Intervention de Jean-Pierre Sueur

Réunion du 10 décembre 2013 à 15h00
Programmation militaire pour les années 2014 à 2019 — Adoption définitive en deuxième lecture d'un projet de loi dans le texte de la commission

Photo de Jean-Pierre SueurJean-Pierre Sueur :

À la suite des propos de notre collègue Xavier Pintat, je souhaite dire quelques mots de l’article 13 du projet de loi, dont la rédaction actuelle est très largement issue d’un amendement que j’avais défendu en première lecture en tant que rapporteur pour avis de la commission des lois.
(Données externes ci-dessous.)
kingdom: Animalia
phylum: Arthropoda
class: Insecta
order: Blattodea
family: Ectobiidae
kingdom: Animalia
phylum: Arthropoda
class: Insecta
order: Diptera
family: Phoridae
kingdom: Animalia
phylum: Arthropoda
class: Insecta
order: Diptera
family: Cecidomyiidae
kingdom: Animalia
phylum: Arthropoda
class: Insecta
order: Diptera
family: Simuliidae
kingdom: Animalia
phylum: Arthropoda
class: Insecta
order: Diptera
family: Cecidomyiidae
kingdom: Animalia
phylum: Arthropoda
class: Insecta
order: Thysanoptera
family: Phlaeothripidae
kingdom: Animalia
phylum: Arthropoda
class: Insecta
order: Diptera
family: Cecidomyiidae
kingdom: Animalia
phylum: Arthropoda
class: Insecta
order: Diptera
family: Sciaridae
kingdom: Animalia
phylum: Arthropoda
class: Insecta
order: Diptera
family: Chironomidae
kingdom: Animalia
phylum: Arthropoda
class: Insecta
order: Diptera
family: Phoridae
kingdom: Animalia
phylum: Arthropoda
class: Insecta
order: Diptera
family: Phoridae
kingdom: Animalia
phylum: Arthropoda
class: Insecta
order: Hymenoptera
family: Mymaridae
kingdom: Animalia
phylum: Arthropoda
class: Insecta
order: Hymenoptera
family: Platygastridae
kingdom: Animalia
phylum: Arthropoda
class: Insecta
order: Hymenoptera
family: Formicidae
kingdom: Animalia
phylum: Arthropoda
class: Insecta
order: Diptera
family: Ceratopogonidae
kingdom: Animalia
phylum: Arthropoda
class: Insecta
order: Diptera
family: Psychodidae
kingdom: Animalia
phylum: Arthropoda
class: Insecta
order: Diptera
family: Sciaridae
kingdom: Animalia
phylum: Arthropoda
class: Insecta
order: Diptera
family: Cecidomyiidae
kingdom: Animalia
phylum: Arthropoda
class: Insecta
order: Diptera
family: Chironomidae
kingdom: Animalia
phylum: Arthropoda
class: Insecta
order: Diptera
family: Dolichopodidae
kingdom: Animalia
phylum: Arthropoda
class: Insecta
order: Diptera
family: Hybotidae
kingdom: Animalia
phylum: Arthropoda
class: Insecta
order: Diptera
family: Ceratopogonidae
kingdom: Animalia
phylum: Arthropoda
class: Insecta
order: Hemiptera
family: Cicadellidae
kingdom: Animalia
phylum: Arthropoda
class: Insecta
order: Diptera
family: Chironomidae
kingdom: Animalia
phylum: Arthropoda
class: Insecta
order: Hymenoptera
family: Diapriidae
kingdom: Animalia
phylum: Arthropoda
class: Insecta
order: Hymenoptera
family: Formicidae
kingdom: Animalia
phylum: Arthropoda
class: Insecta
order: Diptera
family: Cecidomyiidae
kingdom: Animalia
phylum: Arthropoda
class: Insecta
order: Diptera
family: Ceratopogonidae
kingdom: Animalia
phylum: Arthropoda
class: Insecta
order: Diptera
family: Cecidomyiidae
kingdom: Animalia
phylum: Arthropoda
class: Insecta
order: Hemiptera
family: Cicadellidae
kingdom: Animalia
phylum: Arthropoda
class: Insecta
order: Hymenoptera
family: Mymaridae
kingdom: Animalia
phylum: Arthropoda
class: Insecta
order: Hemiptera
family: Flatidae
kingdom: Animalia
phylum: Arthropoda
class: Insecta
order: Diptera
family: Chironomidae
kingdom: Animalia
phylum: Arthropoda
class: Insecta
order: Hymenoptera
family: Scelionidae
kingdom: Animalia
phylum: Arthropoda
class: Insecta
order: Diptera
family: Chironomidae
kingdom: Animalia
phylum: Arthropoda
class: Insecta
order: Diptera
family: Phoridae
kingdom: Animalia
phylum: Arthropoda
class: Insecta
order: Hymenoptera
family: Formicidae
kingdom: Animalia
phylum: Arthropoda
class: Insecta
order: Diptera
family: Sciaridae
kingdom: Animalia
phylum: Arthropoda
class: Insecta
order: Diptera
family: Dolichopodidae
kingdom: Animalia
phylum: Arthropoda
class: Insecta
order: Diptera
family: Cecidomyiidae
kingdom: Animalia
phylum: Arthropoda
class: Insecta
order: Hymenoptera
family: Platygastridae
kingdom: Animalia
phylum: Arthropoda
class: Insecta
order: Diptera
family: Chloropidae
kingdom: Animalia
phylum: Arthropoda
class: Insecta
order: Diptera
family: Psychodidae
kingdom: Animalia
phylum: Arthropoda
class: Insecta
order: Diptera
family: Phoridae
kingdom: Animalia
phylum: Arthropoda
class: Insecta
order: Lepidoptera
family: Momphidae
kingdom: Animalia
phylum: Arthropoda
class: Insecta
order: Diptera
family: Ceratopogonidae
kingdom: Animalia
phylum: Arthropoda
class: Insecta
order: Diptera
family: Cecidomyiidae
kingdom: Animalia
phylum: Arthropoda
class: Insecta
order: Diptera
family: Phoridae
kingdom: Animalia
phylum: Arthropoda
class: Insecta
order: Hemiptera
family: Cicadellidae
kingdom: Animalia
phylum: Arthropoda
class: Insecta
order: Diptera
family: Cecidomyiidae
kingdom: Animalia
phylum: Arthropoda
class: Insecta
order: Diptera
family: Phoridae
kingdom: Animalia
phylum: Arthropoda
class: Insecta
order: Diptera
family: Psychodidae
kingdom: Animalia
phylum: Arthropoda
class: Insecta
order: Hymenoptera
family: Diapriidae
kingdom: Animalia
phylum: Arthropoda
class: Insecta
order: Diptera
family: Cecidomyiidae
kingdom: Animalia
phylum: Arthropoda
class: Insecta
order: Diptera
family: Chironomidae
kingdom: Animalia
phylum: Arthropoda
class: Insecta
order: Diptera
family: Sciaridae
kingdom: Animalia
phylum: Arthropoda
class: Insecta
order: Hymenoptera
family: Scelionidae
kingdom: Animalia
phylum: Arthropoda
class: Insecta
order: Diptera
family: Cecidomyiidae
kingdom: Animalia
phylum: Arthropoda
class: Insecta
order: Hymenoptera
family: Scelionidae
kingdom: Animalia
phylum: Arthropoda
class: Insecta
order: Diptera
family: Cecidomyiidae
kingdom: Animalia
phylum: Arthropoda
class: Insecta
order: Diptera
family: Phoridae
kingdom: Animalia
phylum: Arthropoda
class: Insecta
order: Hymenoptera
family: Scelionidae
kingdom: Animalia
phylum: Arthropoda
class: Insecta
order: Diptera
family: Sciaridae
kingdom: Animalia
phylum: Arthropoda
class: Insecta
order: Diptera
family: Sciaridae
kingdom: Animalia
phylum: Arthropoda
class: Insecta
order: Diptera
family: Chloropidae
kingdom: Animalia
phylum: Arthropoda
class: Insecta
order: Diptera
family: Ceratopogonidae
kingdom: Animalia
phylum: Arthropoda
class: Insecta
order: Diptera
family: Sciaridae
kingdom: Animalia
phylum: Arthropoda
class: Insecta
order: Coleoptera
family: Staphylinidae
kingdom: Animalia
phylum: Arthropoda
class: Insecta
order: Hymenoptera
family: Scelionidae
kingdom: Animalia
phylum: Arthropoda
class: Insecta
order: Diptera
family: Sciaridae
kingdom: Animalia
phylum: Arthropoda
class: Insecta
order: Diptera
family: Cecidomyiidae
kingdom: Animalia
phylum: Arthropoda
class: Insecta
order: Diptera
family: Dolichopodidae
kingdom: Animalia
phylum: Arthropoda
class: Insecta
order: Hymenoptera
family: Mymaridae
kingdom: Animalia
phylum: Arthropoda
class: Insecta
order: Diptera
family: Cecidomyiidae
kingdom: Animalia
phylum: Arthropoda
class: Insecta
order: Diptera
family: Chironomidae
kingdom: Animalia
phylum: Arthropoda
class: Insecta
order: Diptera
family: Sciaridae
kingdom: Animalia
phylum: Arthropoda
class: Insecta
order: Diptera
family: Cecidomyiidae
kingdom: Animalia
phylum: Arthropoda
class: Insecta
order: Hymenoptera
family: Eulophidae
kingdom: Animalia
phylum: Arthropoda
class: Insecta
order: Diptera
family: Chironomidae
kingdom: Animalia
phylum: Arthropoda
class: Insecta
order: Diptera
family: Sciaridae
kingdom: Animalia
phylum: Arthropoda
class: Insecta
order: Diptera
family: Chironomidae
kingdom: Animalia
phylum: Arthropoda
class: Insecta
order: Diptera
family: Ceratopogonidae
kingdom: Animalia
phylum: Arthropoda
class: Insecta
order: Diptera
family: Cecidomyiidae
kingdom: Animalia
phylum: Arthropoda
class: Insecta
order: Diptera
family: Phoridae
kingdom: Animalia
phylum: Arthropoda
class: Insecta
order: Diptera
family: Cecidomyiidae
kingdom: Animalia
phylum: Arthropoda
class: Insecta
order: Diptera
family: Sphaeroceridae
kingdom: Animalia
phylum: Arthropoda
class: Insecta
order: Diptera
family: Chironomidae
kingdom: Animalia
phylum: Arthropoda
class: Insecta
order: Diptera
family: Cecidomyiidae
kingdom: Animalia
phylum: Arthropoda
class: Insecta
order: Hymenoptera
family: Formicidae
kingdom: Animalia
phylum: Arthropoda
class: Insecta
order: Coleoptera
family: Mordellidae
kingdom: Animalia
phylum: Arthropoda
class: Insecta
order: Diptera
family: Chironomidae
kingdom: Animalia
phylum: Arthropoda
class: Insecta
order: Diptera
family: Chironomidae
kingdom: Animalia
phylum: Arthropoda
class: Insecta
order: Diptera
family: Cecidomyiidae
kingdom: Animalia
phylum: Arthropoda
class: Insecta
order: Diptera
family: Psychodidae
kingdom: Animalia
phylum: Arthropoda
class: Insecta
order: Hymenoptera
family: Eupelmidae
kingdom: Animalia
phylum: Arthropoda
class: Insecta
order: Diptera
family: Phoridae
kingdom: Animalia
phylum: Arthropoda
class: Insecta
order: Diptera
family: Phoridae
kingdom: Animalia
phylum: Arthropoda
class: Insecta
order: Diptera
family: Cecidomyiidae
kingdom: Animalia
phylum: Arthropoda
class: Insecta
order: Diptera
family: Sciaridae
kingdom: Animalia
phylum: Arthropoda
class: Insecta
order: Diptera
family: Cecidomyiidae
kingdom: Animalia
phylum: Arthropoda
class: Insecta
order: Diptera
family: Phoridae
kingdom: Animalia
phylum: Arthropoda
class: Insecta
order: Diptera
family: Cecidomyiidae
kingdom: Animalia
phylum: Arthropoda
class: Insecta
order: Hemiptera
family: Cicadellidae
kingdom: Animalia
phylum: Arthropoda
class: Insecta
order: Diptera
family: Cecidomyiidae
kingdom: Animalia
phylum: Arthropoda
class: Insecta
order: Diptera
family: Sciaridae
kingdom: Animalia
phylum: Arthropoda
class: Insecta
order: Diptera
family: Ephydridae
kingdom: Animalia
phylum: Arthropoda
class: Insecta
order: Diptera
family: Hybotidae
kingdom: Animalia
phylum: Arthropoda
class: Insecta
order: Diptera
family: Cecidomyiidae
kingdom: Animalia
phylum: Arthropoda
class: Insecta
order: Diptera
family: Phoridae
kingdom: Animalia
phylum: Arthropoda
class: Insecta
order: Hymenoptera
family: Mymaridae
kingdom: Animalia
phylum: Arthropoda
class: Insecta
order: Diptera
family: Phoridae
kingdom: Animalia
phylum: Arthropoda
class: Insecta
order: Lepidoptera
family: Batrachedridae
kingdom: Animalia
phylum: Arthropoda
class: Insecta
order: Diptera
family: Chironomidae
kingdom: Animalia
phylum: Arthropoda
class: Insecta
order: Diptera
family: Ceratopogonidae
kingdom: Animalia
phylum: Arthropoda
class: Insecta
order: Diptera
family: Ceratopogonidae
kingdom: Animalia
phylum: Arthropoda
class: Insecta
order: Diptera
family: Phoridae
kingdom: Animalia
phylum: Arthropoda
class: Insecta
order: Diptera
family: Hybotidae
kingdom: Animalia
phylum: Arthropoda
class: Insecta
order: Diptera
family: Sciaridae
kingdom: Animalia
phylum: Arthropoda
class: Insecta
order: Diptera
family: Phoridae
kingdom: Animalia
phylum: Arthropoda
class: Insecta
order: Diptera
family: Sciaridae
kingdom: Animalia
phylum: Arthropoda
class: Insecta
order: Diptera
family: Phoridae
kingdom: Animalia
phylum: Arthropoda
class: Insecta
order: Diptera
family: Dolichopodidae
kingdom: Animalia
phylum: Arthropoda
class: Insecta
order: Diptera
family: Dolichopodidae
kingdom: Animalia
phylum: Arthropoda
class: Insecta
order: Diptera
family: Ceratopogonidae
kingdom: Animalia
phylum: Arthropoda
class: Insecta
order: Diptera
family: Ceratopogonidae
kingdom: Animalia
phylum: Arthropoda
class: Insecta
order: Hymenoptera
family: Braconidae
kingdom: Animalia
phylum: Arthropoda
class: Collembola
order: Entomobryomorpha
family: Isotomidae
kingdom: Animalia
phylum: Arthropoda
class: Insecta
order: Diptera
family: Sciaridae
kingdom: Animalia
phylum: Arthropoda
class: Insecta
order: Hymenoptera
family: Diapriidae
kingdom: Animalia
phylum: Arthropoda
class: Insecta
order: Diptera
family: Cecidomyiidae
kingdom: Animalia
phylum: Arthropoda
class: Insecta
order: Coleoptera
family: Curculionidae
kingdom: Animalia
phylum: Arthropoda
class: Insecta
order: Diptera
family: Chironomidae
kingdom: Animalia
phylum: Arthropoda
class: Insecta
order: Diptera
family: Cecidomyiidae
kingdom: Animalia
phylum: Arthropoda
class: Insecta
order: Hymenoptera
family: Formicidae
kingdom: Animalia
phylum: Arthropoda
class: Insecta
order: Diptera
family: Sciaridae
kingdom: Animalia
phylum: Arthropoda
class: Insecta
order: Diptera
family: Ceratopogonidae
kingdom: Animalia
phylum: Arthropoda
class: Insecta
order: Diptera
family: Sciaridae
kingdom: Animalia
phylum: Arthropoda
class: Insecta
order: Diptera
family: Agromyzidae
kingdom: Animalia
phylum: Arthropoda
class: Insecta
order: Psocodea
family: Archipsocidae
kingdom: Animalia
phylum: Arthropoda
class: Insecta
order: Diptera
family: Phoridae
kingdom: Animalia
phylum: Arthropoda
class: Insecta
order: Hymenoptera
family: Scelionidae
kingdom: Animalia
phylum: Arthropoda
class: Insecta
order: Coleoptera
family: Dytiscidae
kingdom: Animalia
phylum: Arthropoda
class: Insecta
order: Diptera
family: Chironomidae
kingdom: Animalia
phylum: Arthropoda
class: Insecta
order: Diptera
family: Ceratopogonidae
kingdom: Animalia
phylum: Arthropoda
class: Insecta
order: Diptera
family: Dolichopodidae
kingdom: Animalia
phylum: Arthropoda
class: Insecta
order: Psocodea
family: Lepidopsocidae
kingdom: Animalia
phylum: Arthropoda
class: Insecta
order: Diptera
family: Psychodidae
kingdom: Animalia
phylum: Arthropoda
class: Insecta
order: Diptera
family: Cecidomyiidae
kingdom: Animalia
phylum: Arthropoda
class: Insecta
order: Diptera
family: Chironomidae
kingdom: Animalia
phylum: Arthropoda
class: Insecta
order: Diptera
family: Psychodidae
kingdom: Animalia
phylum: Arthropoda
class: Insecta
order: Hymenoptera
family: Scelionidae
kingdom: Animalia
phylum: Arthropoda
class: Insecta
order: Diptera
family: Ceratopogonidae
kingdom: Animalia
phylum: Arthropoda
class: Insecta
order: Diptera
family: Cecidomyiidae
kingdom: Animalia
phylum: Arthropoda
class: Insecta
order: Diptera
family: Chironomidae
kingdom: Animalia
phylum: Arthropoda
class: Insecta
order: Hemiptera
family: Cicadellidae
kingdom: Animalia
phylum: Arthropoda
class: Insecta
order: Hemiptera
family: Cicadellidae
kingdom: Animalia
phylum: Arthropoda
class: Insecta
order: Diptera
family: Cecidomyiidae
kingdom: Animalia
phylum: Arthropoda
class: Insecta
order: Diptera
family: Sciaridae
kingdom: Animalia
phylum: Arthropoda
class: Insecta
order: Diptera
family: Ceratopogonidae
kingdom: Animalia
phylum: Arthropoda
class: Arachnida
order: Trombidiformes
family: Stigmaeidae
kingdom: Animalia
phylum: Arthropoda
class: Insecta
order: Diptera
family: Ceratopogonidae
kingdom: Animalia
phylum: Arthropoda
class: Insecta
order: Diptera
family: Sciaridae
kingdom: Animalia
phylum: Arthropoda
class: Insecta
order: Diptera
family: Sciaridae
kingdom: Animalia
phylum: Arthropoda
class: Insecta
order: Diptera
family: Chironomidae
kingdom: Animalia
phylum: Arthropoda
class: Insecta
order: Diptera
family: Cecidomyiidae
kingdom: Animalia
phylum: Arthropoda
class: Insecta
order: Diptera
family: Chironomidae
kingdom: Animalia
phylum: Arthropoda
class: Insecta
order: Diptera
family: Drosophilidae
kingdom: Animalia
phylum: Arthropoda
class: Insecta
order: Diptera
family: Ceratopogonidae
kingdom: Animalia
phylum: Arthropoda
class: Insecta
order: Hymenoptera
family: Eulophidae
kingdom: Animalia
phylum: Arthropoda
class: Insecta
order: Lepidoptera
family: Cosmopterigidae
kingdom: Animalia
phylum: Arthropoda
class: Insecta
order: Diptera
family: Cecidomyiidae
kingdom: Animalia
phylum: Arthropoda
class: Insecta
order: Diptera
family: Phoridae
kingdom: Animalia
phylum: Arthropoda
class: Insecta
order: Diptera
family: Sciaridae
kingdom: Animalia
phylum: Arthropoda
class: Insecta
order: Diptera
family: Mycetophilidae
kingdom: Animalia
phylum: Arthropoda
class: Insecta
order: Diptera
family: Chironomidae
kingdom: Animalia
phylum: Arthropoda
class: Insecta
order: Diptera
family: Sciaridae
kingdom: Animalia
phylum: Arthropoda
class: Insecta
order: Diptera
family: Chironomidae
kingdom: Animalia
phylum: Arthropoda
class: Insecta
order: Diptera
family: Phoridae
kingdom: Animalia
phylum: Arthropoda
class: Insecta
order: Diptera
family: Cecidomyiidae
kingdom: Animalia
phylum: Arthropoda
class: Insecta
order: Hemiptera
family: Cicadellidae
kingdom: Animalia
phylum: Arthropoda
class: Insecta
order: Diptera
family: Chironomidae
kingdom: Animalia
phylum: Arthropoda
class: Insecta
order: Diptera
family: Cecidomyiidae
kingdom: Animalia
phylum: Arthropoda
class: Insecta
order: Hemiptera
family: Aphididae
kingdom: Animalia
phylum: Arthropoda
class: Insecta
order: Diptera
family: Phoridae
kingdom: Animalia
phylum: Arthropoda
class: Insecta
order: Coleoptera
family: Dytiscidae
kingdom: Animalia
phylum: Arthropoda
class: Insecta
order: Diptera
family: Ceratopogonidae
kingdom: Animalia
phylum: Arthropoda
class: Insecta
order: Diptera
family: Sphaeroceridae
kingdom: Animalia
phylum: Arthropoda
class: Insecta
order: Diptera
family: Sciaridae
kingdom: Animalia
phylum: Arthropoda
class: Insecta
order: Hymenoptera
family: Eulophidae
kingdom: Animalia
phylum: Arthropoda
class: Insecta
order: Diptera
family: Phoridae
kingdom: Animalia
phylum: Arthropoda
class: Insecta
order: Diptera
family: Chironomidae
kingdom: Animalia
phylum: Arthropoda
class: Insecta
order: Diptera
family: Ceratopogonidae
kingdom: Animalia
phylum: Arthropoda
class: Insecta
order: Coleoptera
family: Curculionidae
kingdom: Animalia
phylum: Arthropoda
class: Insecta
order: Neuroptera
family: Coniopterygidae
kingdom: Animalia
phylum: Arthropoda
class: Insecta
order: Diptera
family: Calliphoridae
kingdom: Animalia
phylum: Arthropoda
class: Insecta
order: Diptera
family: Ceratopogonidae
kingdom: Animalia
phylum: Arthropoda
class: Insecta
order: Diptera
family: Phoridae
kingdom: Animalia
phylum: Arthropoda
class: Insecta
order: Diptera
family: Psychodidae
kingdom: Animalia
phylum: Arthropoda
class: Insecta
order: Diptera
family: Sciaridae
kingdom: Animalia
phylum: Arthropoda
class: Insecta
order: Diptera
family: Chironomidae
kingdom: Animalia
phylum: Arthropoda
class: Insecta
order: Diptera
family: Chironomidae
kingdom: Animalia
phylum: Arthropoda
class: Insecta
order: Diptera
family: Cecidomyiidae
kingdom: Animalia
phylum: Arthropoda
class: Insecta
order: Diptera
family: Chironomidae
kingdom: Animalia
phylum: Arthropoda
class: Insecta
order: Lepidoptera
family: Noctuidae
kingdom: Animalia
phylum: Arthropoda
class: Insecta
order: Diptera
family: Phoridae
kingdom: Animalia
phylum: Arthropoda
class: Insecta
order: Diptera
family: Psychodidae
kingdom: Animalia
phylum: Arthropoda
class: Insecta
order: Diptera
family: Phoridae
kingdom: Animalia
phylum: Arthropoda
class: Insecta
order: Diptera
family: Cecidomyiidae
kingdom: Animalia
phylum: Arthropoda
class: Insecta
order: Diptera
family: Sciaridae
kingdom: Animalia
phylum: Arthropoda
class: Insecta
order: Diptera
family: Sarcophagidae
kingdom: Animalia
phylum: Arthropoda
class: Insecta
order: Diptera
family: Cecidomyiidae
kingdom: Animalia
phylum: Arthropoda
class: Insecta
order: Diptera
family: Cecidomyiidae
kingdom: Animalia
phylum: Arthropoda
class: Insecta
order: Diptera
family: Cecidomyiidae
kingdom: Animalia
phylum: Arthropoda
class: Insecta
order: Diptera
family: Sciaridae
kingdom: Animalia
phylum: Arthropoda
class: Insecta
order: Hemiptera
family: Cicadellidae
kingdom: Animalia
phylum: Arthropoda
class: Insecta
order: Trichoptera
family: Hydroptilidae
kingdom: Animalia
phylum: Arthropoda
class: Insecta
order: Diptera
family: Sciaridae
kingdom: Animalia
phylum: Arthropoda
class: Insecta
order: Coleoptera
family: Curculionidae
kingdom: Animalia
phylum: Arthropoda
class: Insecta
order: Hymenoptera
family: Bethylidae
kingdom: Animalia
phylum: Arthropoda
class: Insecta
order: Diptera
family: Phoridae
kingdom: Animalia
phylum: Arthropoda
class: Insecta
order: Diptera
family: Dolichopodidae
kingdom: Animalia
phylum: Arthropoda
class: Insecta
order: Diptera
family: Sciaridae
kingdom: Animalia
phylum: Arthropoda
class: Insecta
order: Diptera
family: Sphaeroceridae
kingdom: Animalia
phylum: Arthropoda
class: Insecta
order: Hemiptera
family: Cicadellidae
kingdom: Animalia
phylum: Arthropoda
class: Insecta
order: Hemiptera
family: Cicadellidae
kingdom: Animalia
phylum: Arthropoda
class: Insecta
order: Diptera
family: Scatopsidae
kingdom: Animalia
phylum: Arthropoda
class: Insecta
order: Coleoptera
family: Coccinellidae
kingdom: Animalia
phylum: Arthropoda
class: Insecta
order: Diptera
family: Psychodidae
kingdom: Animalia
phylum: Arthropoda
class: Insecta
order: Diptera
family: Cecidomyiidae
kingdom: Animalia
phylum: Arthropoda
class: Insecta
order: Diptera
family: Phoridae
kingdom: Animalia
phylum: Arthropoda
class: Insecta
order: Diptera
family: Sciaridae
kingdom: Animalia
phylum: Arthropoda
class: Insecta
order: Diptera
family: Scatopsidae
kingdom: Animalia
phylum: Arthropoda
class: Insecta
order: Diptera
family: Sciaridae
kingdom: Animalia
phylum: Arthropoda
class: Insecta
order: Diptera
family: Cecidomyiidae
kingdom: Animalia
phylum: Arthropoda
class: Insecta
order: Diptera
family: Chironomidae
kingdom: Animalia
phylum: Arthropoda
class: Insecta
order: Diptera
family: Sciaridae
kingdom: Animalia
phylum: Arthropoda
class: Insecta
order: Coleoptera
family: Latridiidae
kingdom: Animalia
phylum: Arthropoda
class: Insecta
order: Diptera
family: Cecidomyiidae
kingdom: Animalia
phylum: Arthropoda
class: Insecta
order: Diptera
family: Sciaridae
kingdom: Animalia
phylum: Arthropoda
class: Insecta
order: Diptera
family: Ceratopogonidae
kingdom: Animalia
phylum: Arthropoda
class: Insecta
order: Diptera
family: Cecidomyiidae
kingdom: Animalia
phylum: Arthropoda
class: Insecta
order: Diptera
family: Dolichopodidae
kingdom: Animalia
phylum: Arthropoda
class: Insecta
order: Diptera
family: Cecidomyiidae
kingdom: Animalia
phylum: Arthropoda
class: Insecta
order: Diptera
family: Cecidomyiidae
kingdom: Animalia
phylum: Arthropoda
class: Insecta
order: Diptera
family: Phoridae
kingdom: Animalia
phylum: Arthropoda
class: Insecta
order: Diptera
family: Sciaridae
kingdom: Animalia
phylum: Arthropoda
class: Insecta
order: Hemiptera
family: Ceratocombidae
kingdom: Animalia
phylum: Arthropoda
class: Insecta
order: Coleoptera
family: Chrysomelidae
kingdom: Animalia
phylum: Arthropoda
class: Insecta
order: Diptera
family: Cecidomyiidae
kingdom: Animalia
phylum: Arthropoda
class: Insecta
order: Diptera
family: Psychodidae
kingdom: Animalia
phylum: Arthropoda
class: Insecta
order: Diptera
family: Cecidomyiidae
Des campagnes ayant été lancées voilà quelques jours à l’encontre de cet article, je tiens à rappeler avec quelque solennité dans quelles conditions on est parvenu au texte qui nous est maintenant soumis.

En première lecture, au Sénat, nous avons voté cet article dans une rédaction qui était d’ailleurs assez proche de celle qu’avait proposée notre collègue Jean-Jacques Hyest. Il est le fruit d’un important travail mené avec Jean-Louis Carrère et en dialogue avec vous, monsieur le ministre. Cet article a ensuite été adopté par la commission de la défense et par la commission des lois de l’Assemblée nationale, puis par l’Assemblée nationale elle-même.

Je le dis avec force, nous devons avoir, en matière de renseignement, les moyens de lutter contre le terrorisme, mais en prévoyant en même temps des garanties et des moyens de contrôle qui assurent le respect des libertés individuelles, de la vie privée et des données personnelles. Eh bien, je défie quiconque de me prouver que cet article n’apporte pas ces garanties et ces possibilités !

Premièrement, s’agissant des « fadettes », le Parlement a fait le choix de prévoir que c’est le Premier ministre, et non plus le ministre de l’intérieur, comme c’est le cas actuellement, qui doit donner son autorisation.

Deuxièmement, pour avoir accès à la géolocalisation, ce qui est particulièrement nécessaire lorsque l’on veut lutter contre le terrorisme, l’un des trois ministres compétents – celui de la défense, celui de l’intérieur ou celui chargé des douanes – devra en faire la demande écrite et motivée au Premier ministre. Il reviendra à ce dernier, ou à la personne qui répondra en son nom, de fournir une réponse écrite. Cette garantie, aujourd’hui, n’existe pas ; nous l’avons instituée.

Je précise que les dizaines de milliers d’interceptions actuellement opérées ne sont pas, aujourd'hui, soumises aux deux conditions que je viens d’exposer.

Troisièmement, nous augmentons considérablement le rôle de la Commission nationale de contrôle des interceptions de sécurité, la CNCIS. Nous lui donnons des pouvoirs de contrôle, mais aussi d’intervention dans le cours du processus, ainsi que la faculté de faire connaître ses positions, afin qu’il en soit tenu compte.

Quatrièmement, je rappelle que la CNIL – Commission nationale de l’informatique et des libertés – a été auditionnée, notamment sur cette mouture de l’article 13, non seulement par le rapporteur pour avis que j’étais, mais aussi par le rapporteur qu’est le président Jean-Louis Carrère.

J’ajoute que la CNIL sera forcément amenée à s’exprimer sur le décret qu’il sera nécessaire de prendre pour appliquer cette loi, ainsi que l’a indiqué M. le ministre.

Nous sommes accusés d’élargir le champ d’intervention à la recherche de renseignements relatifs à certaines réalités économiques et scientifiques, à la sécurité nationale ou à la prévention de la reconstitution ou du maintien de groupements dissous. Or tout cela figure dans la loi du 10 juillet 1991 relative au secret des correspondances émises par la voie des télécommunications : c’est devenu l’article L. 241-2 du code de la sécurité intérieure et j’invite chacun à s’y référer.

Certains, qui semblent se réveiller soudainement, nous reprochent aujourd'hui d’avoir retenu ces champs d’application. Mais, chers collègues, nous ne faisons que reprendre intégralement ce qui a été voté il y a vingt-trois ans !

Cinquièmement, au lieu de rafistoler la loi de 2006, qui, vous le savez, sera caduque au 31 décembre 2015, nous avons réinscrit tout le processus dans la loi de 1991.

Mes chers collègues, le vote de ce dispositif par notre assemblée a suscité de nombreux commentaires positifs, jusqu’à la parution, trois semaines et demie plus tard, d’un communiqué de l’Association des services internet communautaires, l’ASIC, association qui regroupe les majors du web, selon laquelle l’article 13 poserait des problèmes en matière de libertés publiques. Ce communiqué a créé une sorte d’emballement et provoqué toute une série de déclarations sur les réseaux sociaux.